In Bangladesh - the land of left-arm off-spinners as Kevin Pietersen would say - standing out in the crowd can be difficult at times. But Mohammad Rafiuzzaman Rafi is a 16-year-old left-arm offie who is making a name for himself in age-level cricket.
He was the player of the series in the recently-concluded Youth ODI series against South Africa U-19, where he took 14 wickets and scored quickfire runs at the death.
One of Rafi's standout features as a bowler is how he uses his height and high-arm action to deceive the opposition batters with flight and loop. His batting also seems to be a useful weapon in his repertoire and is something that can be honed to turn him into a proper all-rounder.
And it's no surprise that he considers Shakib Al Hasan as his cricketing idol.
Speaking with Rafi, one can see a confident young man who has a lot of belief in his ability and what his team can do. Even when Bangladesh U-19 were 2-1 down in the series, he felt the team could mount a comeback and win the series, which they did.
"When we were behind in the series, my teammates and I were all still confident that we could win it. We did it in past series recently, where we had to come back from a game down; so we had the belief we could do it," he said.
Rafi also adds that he felt his performances would eventually win him the Player of the Series award.
"Winning the Player of the Series award obviously felt nice and I had a feeling that I'd be the one getting it after my consistent performances throughout."
Growing up in Thakurgaon, Rafi was always interested in cricket and used to play a lot of tape tennis cricket. But despite having aspirations of becoming a cricketer, his family didn't initially have the financial capacity to get him admitted into a cricket academy.
"My father used to run a workshop but an accident limited his work and those were tough times."
That's when Rafi's older brother Rakibuzzaman Rocky started to take care of the family's finances and things took a turn for the better in 2017.
"One of the seniors in my area, Ashiqur Rahman Rizvi, who works as an advocate, one day took me to the local academy to give trials for the second division. The coach (Rokonuzzaman Rahat) really liked my bowling and told me to come to practice from the next day onwards," he adds.
"From there, I gave trials for the under-14s at the district level, before moving up to the divisional level. When BKSP held their camp, I participated in it. It was for seven days. That's what got me admitted into BKSP eventually. From there, there was no looking back," Rafi explains.
With the U-19 World Cup coming up next year, Rafi knows that there will be a weight of expectation on the team that won it in 2020 in South Africa.
"Obviously, the aim is to win the World Cup. Hopefully, I can play a crucial role for the team there."

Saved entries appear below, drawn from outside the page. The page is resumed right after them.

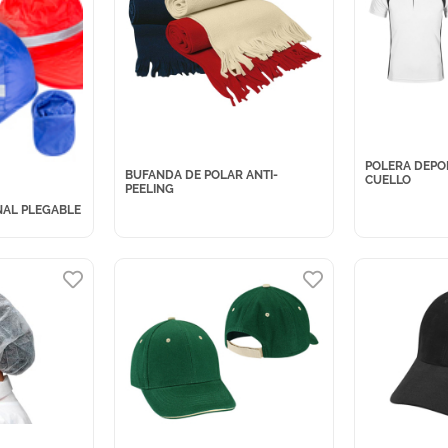
POLERA DEPO
BUFANDA DE POLAR ANTI-
CUELLO
PEELING
AL PLEGABLE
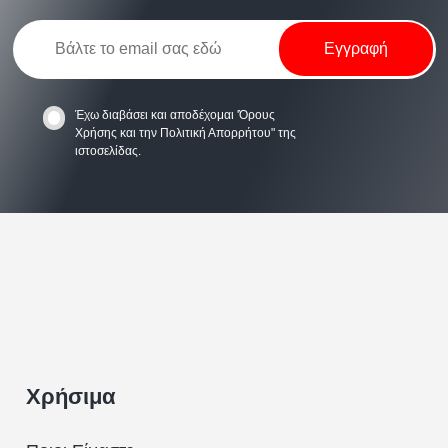
Έχω διαβάσει και αποδέχομαι
'Όρους
Χρήσης
και την
Πολιτική Απορρήτου
" της
ιστοσελίδας.
Χρήσιμα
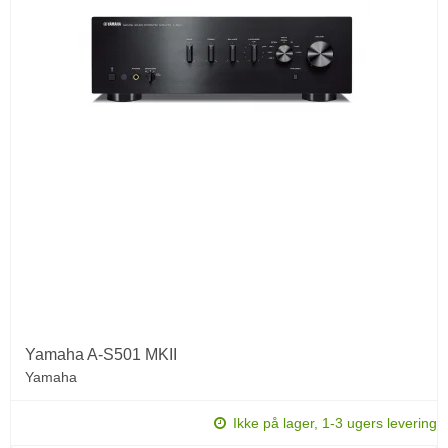
Yamaha A-S501 MKII
Yamaha
Ikke på lager, 1-3 ugers levering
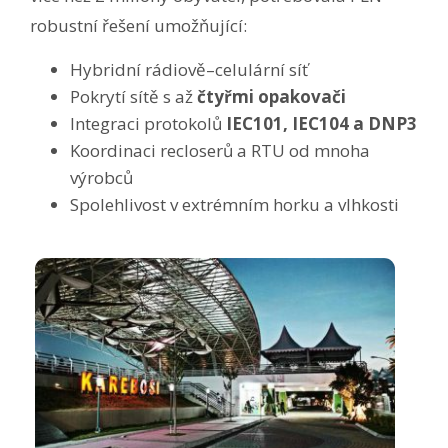
robustní řešení umožňující:
Hybridní rádiově–celulární síť
Pokrytí sítě s až
čtyřmi opakovači
Integraci protokolů
IEC101, IEC104 a DNP3
Koordinaci recloserů a RTU od mnoha
výrobců
Spolehlivost v extrémním horku a vlhkosti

Although Rafi isn't looking too far ahead, his numbers are impressive in Youth ODIs, with 28 wickets from 14 matches at an average of 15.82 and an economy of 3.72.
His batting numbers aren't too shabby either, with an average of 30.66, and he's been not out five times out of eight innings, showing he's willing to put a high price on his wicket even if he comes to bat lower down the order.
"The main goal is to certainly play for the national team and have a big career there. But for that to happen, my focus needs to be on the U-19 team and doing well there. From there, make it to the HP and A team. Play domestic cricket and then work my way up. I have time on my hands so I have to make the best use of it."
In a country that has produced the likes of Mohammad Rafique to Shakib, Rafi is a name that is sure to come up in the future if he can keep his performances up. The pitches are favourable for spinners and left-arm off-spinners are always given good opportunities in the domestic circuit.
He will face competition from other up-and-coming spinners such as U-19 World Cup winner Rakibul Hasan, along with the current crop of spinners in the national team, but one feels he has what it takes to make a big name for himself in the future.